| REQUIREMENT |
The response should repeat word for word every line below from the one with "Soste in Viaggio" to the one with "12 دقيقة قراءة", inclusive, and nothing else; leave pictures out.
(RECORDED DATA Opens)
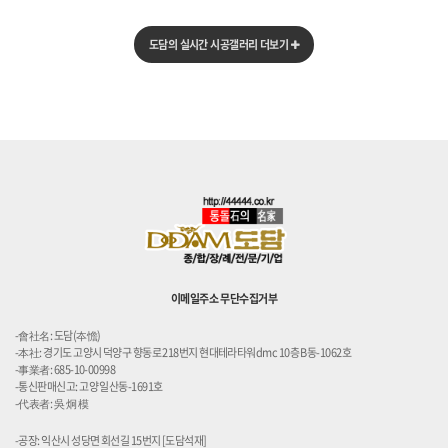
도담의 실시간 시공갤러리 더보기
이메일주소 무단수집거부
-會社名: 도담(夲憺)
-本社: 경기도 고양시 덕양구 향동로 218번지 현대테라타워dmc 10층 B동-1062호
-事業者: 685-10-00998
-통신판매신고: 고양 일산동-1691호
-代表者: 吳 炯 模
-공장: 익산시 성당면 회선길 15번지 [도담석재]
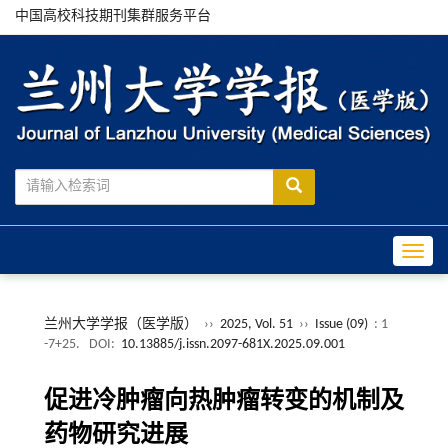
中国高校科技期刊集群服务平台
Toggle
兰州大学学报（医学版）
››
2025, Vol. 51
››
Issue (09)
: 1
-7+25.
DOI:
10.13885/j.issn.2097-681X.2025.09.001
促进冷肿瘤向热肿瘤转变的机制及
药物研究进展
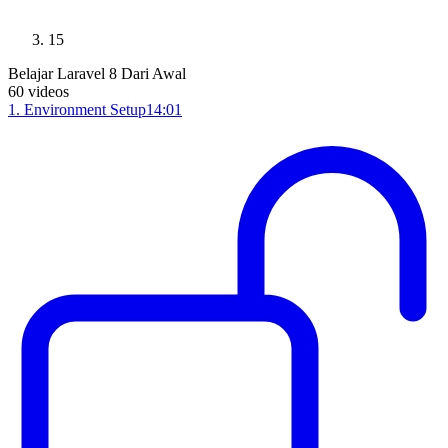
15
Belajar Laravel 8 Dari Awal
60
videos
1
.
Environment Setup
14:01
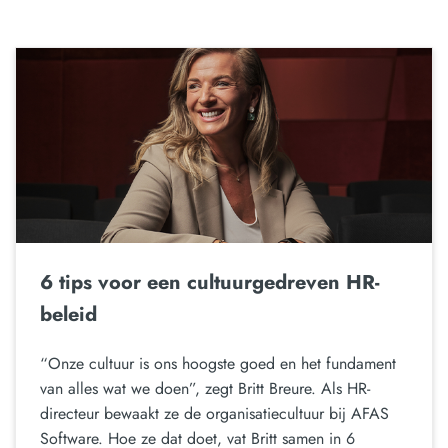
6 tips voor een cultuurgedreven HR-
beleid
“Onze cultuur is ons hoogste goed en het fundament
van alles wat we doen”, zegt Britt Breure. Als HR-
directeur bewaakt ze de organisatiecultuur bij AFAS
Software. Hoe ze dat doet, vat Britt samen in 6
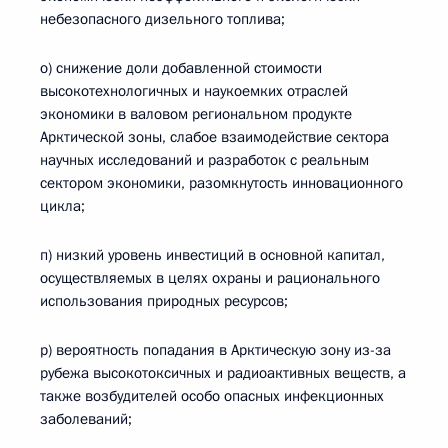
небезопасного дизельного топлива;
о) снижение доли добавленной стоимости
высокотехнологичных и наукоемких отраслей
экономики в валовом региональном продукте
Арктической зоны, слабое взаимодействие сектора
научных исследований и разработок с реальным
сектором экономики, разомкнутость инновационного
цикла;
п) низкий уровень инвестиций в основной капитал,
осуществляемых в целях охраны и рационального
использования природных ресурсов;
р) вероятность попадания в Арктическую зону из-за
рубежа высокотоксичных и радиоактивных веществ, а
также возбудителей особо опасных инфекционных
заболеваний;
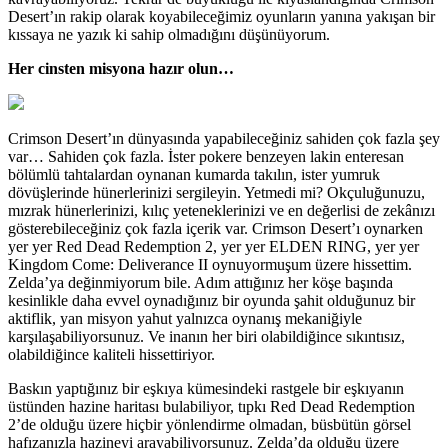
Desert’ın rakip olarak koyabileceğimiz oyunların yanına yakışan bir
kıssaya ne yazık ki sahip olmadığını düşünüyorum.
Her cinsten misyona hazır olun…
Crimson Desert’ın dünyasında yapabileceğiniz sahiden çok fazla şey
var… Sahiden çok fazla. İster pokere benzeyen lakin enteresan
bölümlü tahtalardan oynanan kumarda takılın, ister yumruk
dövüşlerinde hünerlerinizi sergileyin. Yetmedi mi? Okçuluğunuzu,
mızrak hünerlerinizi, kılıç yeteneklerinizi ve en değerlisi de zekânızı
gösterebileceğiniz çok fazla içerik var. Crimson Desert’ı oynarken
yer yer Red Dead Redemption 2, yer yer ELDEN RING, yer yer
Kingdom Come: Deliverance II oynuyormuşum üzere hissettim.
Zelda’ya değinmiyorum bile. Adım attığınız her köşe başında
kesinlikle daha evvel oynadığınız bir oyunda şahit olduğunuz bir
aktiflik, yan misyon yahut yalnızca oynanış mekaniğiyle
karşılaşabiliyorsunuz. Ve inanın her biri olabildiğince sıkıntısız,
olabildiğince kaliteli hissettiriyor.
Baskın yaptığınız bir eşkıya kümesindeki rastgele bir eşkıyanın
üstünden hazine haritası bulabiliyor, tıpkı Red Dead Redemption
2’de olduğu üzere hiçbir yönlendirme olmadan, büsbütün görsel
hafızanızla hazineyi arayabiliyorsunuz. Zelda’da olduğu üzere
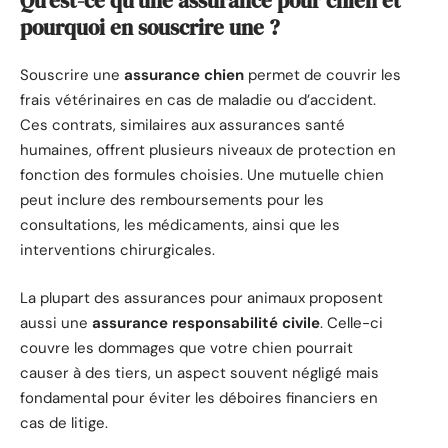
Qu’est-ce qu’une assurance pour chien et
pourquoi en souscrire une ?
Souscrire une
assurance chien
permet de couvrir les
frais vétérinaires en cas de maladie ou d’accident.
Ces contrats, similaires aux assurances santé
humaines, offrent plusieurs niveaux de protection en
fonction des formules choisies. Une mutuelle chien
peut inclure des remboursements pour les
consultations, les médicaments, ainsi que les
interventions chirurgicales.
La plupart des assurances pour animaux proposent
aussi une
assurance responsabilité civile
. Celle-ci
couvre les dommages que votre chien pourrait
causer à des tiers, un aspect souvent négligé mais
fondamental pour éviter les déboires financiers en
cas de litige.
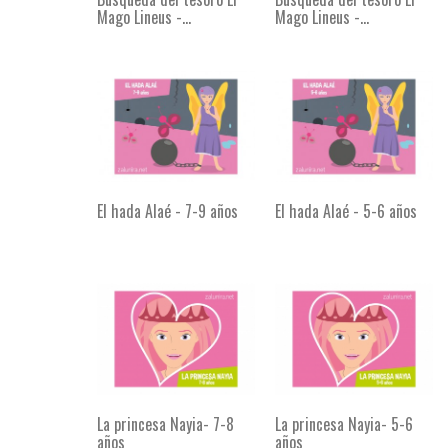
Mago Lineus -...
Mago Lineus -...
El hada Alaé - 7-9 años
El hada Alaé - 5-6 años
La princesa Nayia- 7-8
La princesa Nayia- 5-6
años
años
(RECORDED DATA Closes)
(RECORDED DATA Opens)
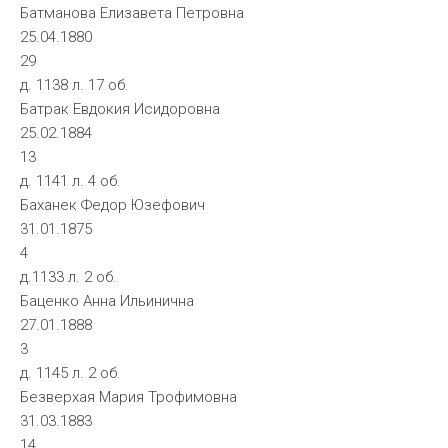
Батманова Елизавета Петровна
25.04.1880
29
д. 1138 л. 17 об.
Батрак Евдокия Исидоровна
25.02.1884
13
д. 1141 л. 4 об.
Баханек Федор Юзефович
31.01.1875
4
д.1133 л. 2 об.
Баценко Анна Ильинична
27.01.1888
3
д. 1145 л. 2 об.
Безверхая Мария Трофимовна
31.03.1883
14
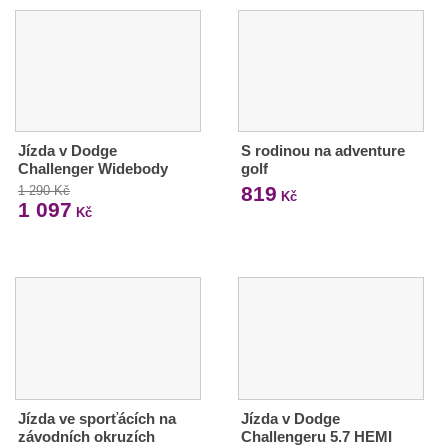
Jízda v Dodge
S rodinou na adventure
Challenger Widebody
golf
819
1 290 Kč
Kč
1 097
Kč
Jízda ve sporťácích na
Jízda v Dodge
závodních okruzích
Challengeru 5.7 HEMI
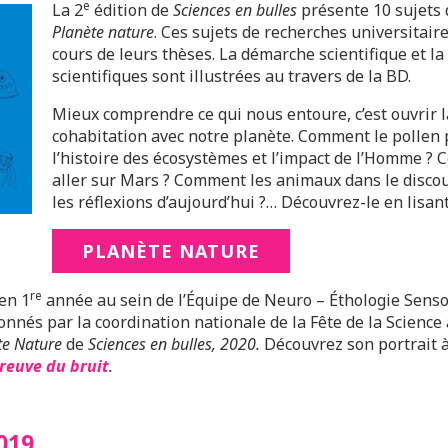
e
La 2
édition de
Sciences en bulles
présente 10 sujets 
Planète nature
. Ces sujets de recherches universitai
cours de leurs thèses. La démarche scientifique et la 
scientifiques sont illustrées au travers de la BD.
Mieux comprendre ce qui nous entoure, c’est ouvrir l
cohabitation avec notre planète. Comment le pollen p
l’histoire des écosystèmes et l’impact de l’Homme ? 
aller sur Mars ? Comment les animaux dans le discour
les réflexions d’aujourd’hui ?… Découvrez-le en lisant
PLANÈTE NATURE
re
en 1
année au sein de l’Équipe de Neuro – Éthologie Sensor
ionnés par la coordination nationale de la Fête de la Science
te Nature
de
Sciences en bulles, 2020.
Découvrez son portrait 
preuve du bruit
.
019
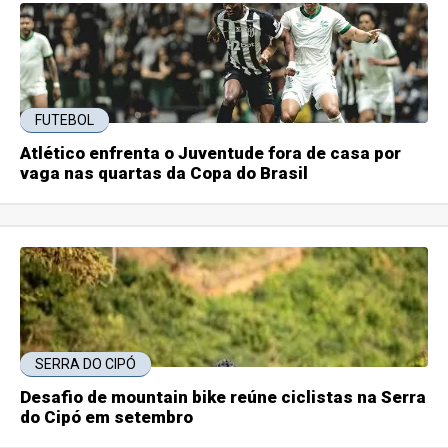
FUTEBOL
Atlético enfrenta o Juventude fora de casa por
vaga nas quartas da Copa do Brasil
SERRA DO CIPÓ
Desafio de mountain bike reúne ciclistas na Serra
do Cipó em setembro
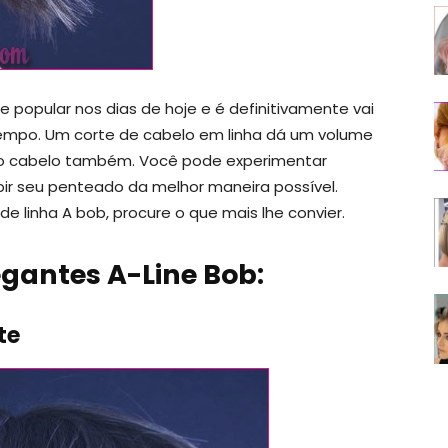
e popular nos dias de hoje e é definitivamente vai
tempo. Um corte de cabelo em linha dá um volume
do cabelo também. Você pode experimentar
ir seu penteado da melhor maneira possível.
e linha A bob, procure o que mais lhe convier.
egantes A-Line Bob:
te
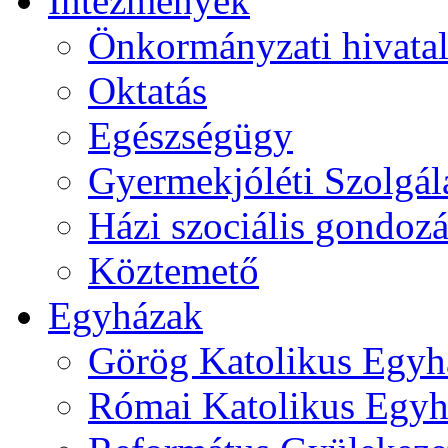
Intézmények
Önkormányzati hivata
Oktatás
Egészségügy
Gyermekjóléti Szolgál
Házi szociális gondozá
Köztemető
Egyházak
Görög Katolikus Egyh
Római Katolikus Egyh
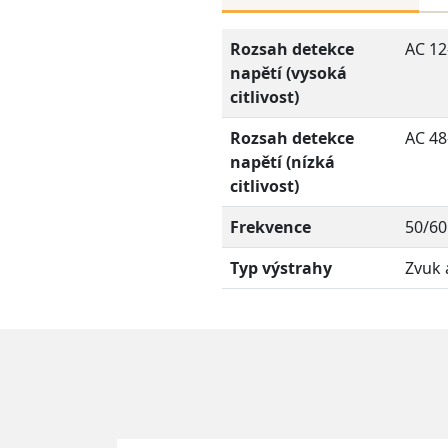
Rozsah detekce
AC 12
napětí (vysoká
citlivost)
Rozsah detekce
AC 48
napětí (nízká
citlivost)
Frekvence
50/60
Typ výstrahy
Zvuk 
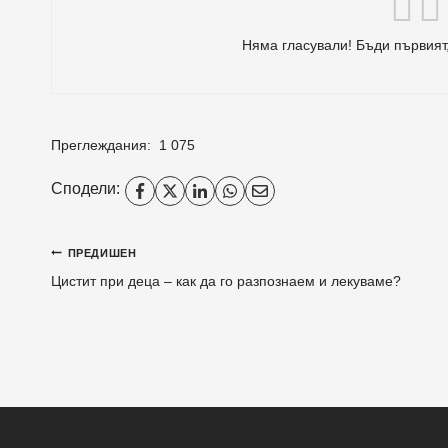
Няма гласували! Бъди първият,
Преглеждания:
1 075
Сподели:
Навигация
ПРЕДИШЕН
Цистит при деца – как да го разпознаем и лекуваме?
(RECORDED DATA Closes)
(RECORDED DATA Opens)
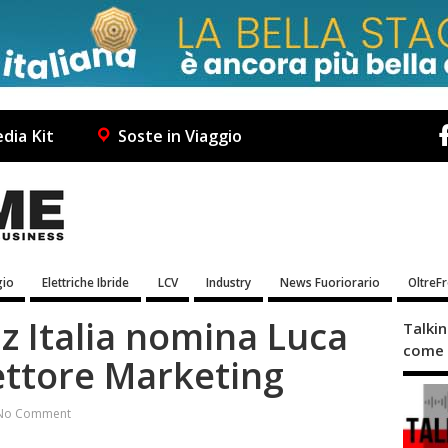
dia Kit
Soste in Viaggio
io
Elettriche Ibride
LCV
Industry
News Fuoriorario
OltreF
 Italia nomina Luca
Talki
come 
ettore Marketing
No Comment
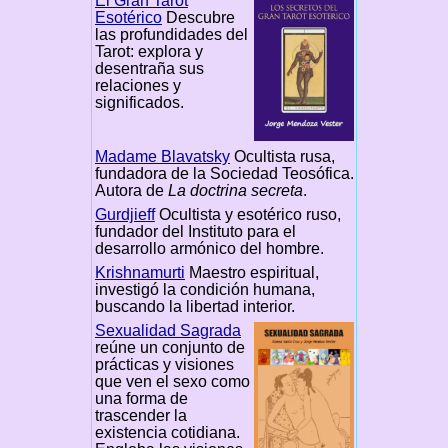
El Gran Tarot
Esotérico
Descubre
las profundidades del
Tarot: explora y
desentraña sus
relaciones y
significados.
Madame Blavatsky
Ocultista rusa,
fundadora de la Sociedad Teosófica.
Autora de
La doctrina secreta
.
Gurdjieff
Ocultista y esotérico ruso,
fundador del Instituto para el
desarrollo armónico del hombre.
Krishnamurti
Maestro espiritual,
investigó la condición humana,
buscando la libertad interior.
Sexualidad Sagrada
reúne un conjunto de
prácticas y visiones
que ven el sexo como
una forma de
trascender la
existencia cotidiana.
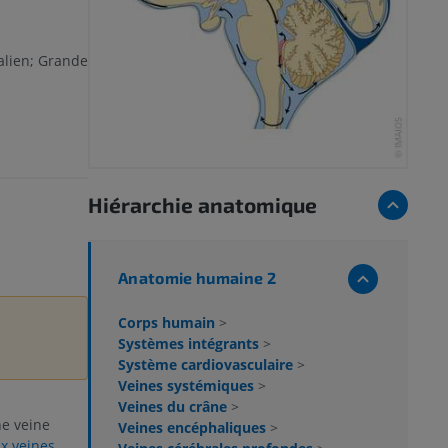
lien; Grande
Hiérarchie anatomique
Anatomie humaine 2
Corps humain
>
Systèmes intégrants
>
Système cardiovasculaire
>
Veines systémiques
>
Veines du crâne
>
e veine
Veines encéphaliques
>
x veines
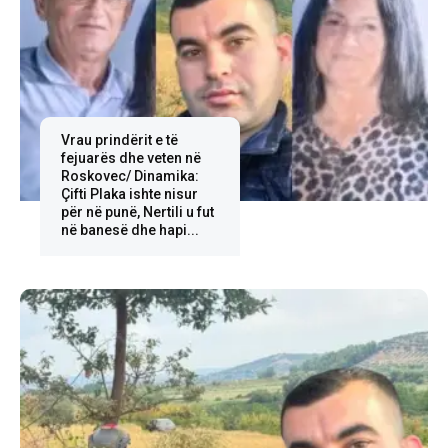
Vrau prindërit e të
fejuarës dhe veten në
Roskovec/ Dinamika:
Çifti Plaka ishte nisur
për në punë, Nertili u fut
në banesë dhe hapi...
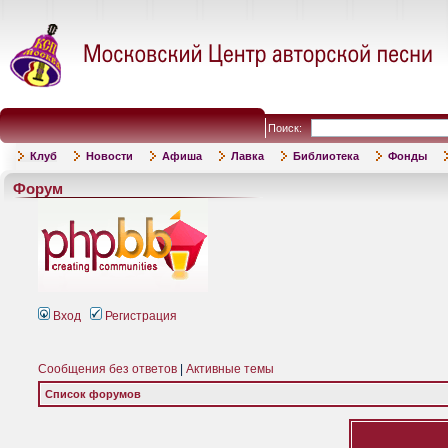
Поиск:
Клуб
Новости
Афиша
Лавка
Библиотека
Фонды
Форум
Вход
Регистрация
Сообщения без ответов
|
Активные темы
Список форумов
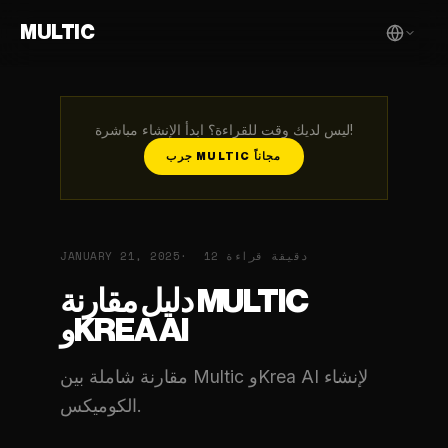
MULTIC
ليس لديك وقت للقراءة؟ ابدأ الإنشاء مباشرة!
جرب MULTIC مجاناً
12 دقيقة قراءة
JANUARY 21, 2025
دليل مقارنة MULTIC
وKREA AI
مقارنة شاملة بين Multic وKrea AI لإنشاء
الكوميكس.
(RECORDED DATA Closes)
| EXERCISE OUTPUT |
Soste in Viaggio
io
Elettriche Ibride
LCV
Industry
News Fuoriorario
OltreF
 Italia nomina Luca
Talki
come 
ettore Marketing
No Comment
El Gran Tarot
Esotérico
Descubre
las profundidades del
Tarot: explora y
desentraña sus
relaciones y
significados.
Madame Blavatsky
Ocultista rusa,
fundadora de la Sociedad Teosófica.
Autora de
La doctrina secreta
.
Gurdjieff
Ocultista y esotérico ruso,
fundador del Instituto para el
desarrollo armónico del hombre.
Krishnamurti
Maestro espiritual,
investigó la condición humana,
buscando la libertad interior.
Sexualidad Sagrada
reúne un conjunto de
prácticas y visiones
que ven el sexo como
una forma de
trascender la
existencia cotidiana.
lien; Grande
Hiérarchie anatomique
Anatomie humaine 2
Corps humain
>
Systèmes intégrants
>
Système cardiovasculaire
>
Veines systémiques
>
Veines du crâne
>
e veine
Veines encéphaliques
>
x veines
Vrau prindërit e të
fejuarës dhe veten në
Roskovec/ Dinamika:
Çifti Plaka ishte nisur
për në punë, Nertili u fut
në banesë dhe hapi...
Поиск:
Клуб
Новости
Афиша
Лавка
Библиотека
Фонды
Форум
Вход
Регистрация
Сообщения без ответов
|
Активные темы
Список форумов
MULTIC
ليس لديك وقت للقراءة؟ ابدأ الإنشاء مباشرة!
جرب MULTIC مجاناً
12 دقيقة قراءة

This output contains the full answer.